> **What needs to be done**:
Copy out verbatim everything in the material below, from the line containing "Shown below are" down through the line containing "0.003409, 0.998700, -3.086419]]". Leave the pictures out of your answer.

> **Supplied material**:
────────────────────────────────────────
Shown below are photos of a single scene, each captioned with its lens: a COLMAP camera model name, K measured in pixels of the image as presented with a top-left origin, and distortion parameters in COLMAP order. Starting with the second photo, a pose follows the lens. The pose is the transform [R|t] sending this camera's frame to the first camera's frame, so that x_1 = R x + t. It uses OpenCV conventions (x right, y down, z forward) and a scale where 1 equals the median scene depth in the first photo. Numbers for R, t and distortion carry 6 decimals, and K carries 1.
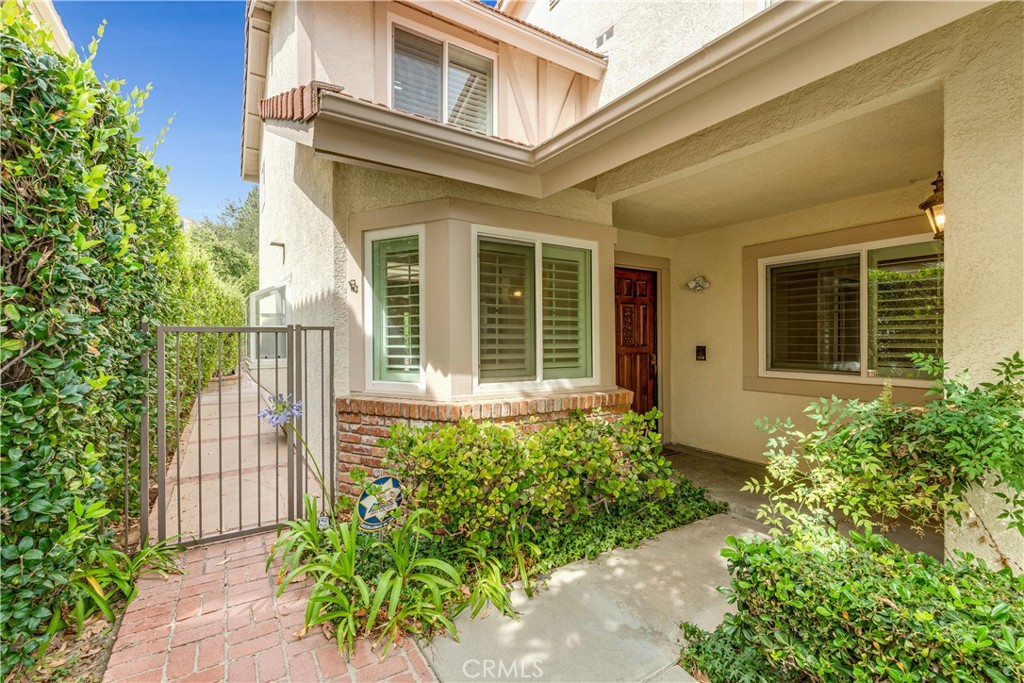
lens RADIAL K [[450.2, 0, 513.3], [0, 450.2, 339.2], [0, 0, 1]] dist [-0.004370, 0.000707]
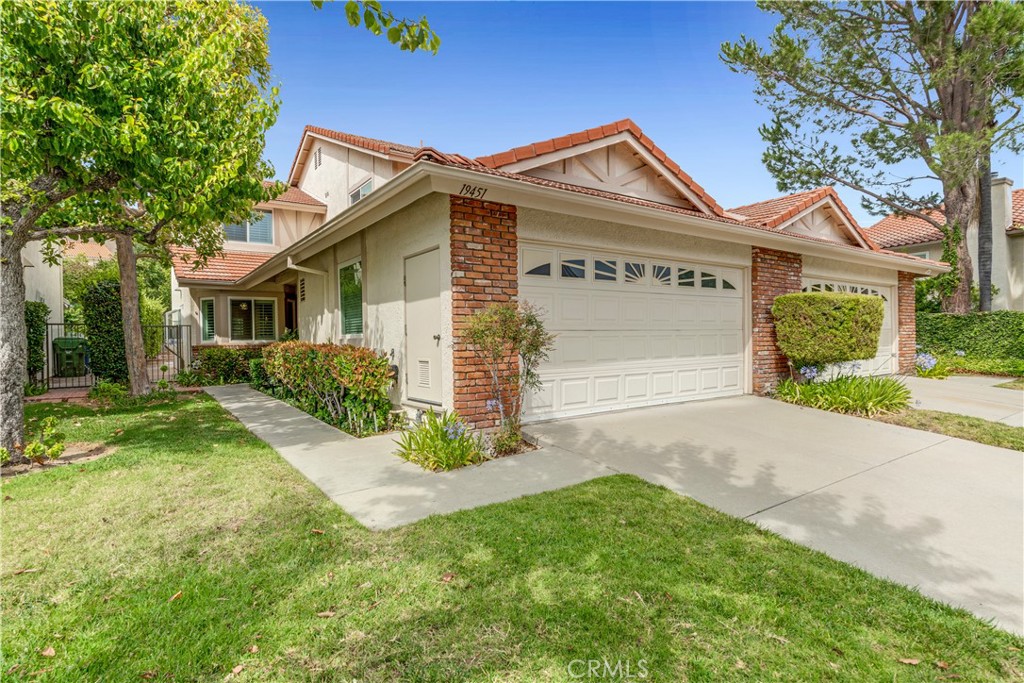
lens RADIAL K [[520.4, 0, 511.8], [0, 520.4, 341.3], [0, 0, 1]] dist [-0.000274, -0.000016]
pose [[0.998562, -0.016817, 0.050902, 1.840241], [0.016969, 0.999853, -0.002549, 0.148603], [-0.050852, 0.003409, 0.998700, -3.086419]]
────────────────────────────────────────
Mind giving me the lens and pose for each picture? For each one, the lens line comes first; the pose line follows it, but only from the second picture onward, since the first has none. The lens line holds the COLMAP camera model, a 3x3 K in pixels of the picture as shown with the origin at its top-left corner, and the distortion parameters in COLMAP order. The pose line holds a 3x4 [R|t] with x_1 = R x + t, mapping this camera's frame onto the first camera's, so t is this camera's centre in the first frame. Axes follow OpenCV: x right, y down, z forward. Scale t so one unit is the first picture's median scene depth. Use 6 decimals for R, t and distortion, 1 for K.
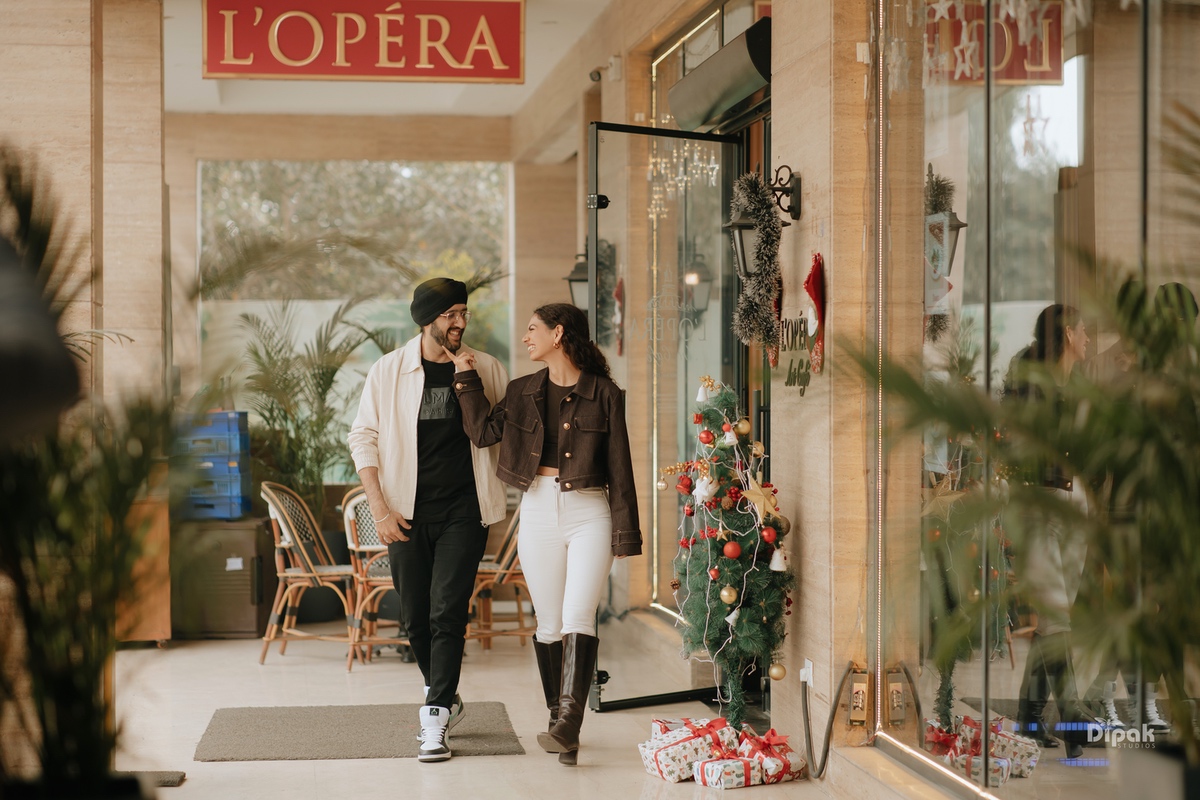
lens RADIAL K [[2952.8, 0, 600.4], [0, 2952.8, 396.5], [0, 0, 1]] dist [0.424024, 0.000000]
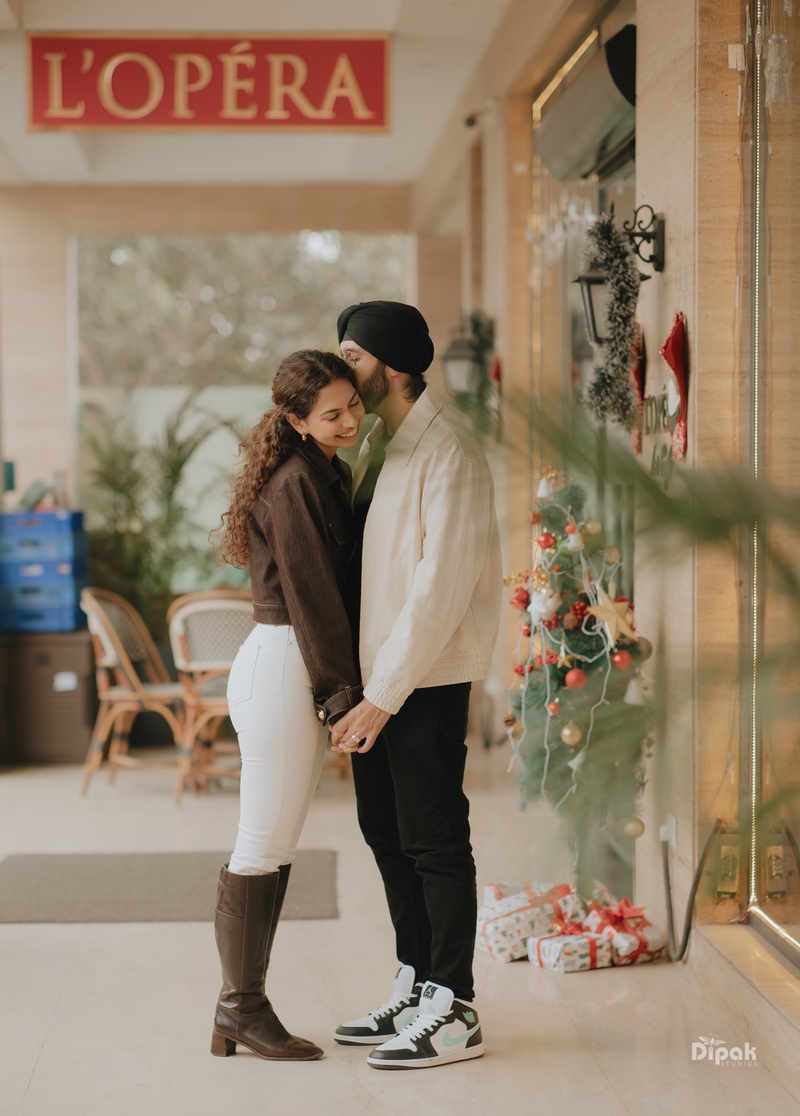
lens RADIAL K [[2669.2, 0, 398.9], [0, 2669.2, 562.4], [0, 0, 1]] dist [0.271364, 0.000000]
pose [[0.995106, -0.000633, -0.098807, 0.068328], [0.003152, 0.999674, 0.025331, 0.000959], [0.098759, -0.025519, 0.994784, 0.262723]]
────────────────────────────────────────
> **Finished task**:
Shown below are photos of a single scene, each captioned with its lens: a COLMAP camera model name, K measured in pixels of the image as presented with a top-left origin, and distortion parameters in COLMAP order. Starting with the second photo, a pose follows the lens. The pose is the transform [R|t] sending this camera's frame to the first camera's frame, so that x_1 = R x + t. It uses OpenCV conventions (x right, y down, z forward) and a scale where 1 equals the median scene depth in the first photo. Numbers for R, t and distortion carry 6 decimals, and K carries 1.
lens RADIAL K [[450.2, 0, 513.3], [0, 450.2, 339.2], [0, 0, 1]] dist [-0.004370, 0.000707]
lens RADIAL K [[520.4, 0, 511.8], [0, 520.4, 341.3], [0, 0, 1]] dist [-0.000274, -0.000016]
pose [[0.998562, -0.016817, 0.050902, 1.840241], [0.016969, 0.999853, -0.002549, 0.148603], [-0.050852, 0.003409, 0.998700, -3.086419]]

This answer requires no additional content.